Exercise instructions:
A – In the text on autism research, how long do some suggest the lag between research and practice is?
B – Write the next part of the text on autism research, picking up after its final sentence.

Text shown:
● ● ● ●

The identification of biomarkers, for instance, in plasma, saliva, cerebrospinal fluid (CSF), or tissue is necessary to provide insights into targeted treatment strategies designed to improve or reverse autistic symptoms as well as insights into preventive measures. Further, if biomarkers present in children with ASD are found to be present in infants and toddlers at high risk of developing autism, targeted intervention strategies to normalize these biomarkers could be tested for potential to arrest or reverse the symptoms and progression of autism.
Decision makers (people with ASD, families, clinicians, and payors) frequently lack critical information about which treatment is best for an individual person. While there are many interventions in wide use, the field lacks comparative studies of their value or how these various interventions should be staged or combined. Comparative effectiveness research yields information from head to head comparisons of interventions or policies that, when combined with a personalized approach, can inform decision makers about health care choices. This approach, already helpful for cardiovascular and cancer research, needs to be developed to inform ASD interventions.
Special attention is needed on treatment of co-occurring medical issues, developing pharmacological treatments, and testing interventions that are in wide use, (e.g., nutritional supplements) but for which little rigorous efficacy data exist (Levy & Hyman, 2003). Medical issues, such as gastrointestinal symptoms and sleep disorders, may influence the effectiveness of interventions designed to affect the core symptoms of ASD. Similarly, interventions that focus on medical issues may also affect or reduce core symptoms. Animal models and/or cell lines relevant to autism are needed to develop new or test existing pharmacological agents for ASD, understand the mechanisms of action, and serve as a first-step in testing drug safety. Such model systems research may be crucial in leveraging the pharmaceutical industry to develop medications that target the core symptoms of ASD.
While some people with ASD have been reported to show marked improvement, little is known about the characteristics of these people or the types of interventions they have received that may help to explain these changes. Studies of these people may provide an opportunity for discovering important clues with regard to risk factors and intervention strategies for specific ASD subgroups.
To fulfill the mission to "profoundly improve the health and well being of every person on the autism spectrum across the lifespan," scientific discoveries must be implemented in communities and supported by public policy. The gap between knowledge and action can only be overcome by an aggressive focus on engaging families, people with ASD, and the services community in the research process, disseminating research findings into the community, eliminating barriers to services and helping people with ASD and their families identify which services are needed.
The communities in which children are diagnosed vary tremendously in their ability to meet the needs of people with ASD (Shattuck & Grosse, 2007). Local school districts vary in their ability to identify and provide appropriate educational and related programs for children with ASD (Mandell & Palmer, 2005; Palmer et al., 2005). States vary in the policies they have developed to organize, finance and deliver care. The professional infrastructure or capacity is often inadequate to provide timely diagnosis, appropriate care, services and supports, and assure health and safety.
While remarkable improvements have been made during the last three decades in understanding the best ways to identify, assess, educate and support people with autism and their families, these improvements rarely enter community practice. In fact, some have suggested that the lag between research and practice is close to 20 years. When proven-efficacious services are implemented in community settings, they often do not result in the same positive outcomes (i.e., they are efficacious in research settings, but not effective in community practice). The reasons for this lag and ways to improve services only recently have become an area of research in autism.

● ● ● ●

Stored data
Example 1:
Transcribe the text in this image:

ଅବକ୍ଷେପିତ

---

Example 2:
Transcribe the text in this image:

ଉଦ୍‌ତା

● ● ● ●

Responses to the exercise:
A – Close to 20 years.

B –
Another important issue for service delivery is that community needs far outpace the state of research. Most autism services research has focused on behavioral interventions for young children. Behavioral interventions for youth and adults, as well as community supports that address quality of life (as opposed to core symptoms) for people with autism and their families have almost no traditional evidence base to support them. Yet these types of services are some of the most requested and most needed. Providers and policy makers must therefore make decisions in the absence of evidence. Local resources, advocacy, and creativity about existing funding streams all may affect what services get funded, by whom, and for whom.
These differences in policies, resources and organization result in marked differences in the prevalence of ASD across geographic areas, the types of services and support that are received, availability of appropriate lifespan transition opportunities, and the associated costs (Fujiura, Roccoforte, & Braddock, 1994; Ganz, 2007; Järbrink, Fombonne, & Knapp, 2003; Mandell et al., 2008; Ruble et al, 2005; Stahmer & Mandell, 2007). In general, children with ASD have a much more difficult time accessing appropriate services than children with other special healthcare needs (Krauss et al., 2003). Data are still lacking on how these differences in policy and infrastructure relate to the differences in services used, and in turn how these differences affect outcomes for children and families, and adults with ASD.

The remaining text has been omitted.